Monday, February 9, 2009

Seeing into the Heart of Others

I come from a tradition of  being "religious" rather than spiritual. Although in my former life (read cult) we were admonished to be spiritual rather than religious, it was really the other way around. So when I gave up the old life, I pretty much rejected the idea of prayer as a way to solve problems or to relieve stress or to bless someone. My idea of prayer was  a shopping list of things I needed and that the Supreme Being would never supply, so why do it.
Last year I came across a person who was, in my opinion, the most evil person on the planet after all the terrorists and people like Hitler and Pol Pot. In a way I could forgive the terrorists since they were doing it for "religious" reasons. But I could not understand why this person (and I am not being coy when I don't reference the person. I think that person could sue me!) could be so mean and horrible and yes, essentially evil.  But I started a self help program designed by me that included praying for that person. What I said was, "God, you know how I feel. I ask you to do with (that person) what you will. It is in your hands." I also did yoga and meditation. I read from A Course in Miracles and made several altered books with themes that reflected how I was dealing with evil. In addition, I documented every time I saw this person and email the docs to my home computer. I printed them out and kept them in a notebook that became three inches thick.

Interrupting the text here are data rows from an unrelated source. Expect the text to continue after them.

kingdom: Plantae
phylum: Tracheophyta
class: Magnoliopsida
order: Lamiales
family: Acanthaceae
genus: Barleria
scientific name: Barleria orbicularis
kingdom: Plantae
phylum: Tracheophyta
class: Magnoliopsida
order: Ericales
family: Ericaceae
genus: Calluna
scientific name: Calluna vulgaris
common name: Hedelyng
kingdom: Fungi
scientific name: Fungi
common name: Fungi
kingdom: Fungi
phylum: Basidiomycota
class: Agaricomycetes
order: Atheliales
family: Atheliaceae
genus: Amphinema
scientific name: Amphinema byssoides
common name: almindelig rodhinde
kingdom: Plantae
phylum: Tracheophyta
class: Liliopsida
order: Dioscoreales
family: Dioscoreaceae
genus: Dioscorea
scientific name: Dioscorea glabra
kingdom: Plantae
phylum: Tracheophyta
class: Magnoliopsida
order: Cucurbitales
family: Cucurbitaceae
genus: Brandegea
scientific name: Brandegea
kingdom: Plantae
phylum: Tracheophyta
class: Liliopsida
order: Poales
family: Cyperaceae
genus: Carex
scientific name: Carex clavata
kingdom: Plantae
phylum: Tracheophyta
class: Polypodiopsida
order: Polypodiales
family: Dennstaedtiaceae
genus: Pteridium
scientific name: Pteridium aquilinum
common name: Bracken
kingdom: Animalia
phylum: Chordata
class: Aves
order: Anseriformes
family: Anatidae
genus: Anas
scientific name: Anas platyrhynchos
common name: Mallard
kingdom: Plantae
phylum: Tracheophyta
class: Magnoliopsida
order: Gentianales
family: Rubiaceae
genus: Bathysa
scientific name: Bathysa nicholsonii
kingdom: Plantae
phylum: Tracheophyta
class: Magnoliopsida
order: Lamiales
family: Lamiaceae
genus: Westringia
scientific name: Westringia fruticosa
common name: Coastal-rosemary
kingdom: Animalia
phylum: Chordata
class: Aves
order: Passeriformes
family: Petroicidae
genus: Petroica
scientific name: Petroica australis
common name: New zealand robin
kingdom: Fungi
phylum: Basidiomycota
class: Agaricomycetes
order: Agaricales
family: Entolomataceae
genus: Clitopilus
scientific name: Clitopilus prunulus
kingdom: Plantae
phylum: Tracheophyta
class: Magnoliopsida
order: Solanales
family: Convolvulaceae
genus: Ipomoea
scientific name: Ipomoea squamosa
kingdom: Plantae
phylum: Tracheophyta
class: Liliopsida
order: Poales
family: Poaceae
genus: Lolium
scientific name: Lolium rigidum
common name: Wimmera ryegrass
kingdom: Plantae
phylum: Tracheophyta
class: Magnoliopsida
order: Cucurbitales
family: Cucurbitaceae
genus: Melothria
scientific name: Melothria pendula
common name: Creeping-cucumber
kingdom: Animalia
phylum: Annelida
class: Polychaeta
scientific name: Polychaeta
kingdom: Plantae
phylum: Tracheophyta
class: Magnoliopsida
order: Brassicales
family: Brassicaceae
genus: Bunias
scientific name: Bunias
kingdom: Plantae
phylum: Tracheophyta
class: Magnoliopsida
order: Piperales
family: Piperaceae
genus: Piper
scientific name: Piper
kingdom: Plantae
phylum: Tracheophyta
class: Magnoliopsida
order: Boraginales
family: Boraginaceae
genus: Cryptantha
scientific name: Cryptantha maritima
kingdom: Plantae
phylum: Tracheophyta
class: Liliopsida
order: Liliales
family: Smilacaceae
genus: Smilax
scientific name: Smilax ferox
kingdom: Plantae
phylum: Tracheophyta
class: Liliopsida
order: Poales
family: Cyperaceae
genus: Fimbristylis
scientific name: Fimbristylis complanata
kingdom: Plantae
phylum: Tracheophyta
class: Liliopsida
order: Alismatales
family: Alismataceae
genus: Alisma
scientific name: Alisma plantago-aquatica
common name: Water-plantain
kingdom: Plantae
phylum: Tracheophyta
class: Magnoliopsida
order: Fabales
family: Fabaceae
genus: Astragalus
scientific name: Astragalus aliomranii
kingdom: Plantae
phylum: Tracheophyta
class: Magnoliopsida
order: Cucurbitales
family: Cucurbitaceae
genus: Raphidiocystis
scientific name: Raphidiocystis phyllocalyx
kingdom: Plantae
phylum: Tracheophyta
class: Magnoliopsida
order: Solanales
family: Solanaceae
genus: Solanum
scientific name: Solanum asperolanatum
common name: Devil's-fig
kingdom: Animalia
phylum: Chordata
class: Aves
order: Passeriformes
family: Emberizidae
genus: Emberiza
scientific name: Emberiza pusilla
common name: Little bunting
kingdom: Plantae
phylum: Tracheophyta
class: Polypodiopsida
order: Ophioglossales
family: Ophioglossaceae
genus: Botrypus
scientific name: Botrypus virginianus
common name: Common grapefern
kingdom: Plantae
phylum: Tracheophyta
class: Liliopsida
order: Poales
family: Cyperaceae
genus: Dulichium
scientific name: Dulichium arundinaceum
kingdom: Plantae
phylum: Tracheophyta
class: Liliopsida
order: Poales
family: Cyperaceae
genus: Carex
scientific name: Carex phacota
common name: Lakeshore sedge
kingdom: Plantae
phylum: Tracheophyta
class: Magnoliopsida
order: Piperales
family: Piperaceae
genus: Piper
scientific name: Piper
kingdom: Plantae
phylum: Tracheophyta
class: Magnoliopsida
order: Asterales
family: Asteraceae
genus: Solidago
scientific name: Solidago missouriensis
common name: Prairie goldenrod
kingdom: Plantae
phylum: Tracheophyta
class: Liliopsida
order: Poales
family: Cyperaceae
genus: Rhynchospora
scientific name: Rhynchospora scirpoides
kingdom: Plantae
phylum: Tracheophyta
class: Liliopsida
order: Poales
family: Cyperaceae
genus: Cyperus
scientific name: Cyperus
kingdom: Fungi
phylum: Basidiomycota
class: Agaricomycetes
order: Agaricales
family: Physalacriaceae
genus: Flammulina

My point being that God will not help you if you don't document (or more conventionally, help yourself). All the documentation that was appropriate went to the union headquarters as well. God's angels come in human form. Then I was saved from the evil by transferring to another location.
I stopped praying about this person and prayed for the people "left behind" to suffer under the evilness.
Then YESTERDAY as I was going into the bathroom after doing  Altar Guild duties because the people who were supposed to forgot I got this look into this person's mind and heart that just stopped me in my tracks. I could see this person. I could understand this person. I could feel this person. And it wasn't evil that I felt but insecurity and fear and anger and a sense of misplaced entitlement and shame. There was a sense of heightened responsibility and accountability that meant that we, the workers were going to be the instruments for proving what a good and effective leader this person was. There was an intensity of drive and ambition based solely on the idea that this person would prove how good they were. And while it appeared that the proof would be on the backs of the workers, this person drove himself/herself harder than the workers. This person arrived early and stayed late, working sometimes 14 hours. And this person was constantly thinking how to improve the improvements--making no adjustment for the workers' confusion. There was just this huge, enormous, gigantic feeling of lack and insecurity and fear, fear, fear. Fear of being fired. Fear of being made fun of. Fear of being rejected. Fear of being humiliated. Fear of being considered stupid. Fear--Complete and total. And the fear was driving this person and giving back pain so hard and sharp and deep and heavy that I had to sit down. 
And now what do I do with this? I prayed for God to do something with this person and that was his business not mine. But now, I see that I must pray for this person. Now I see that my next step is to pray for this person who I thought was evil. In my never ending world of "What's in it for Me?" I wonder what God will do with that. Right now I do not ever want to be friends with this person--but with God, it's never say never. 
And I learned that prayer does help. Not in the way you expect. 
Now let's see if hanging St. Anthony of Padua upside down is going to do anything!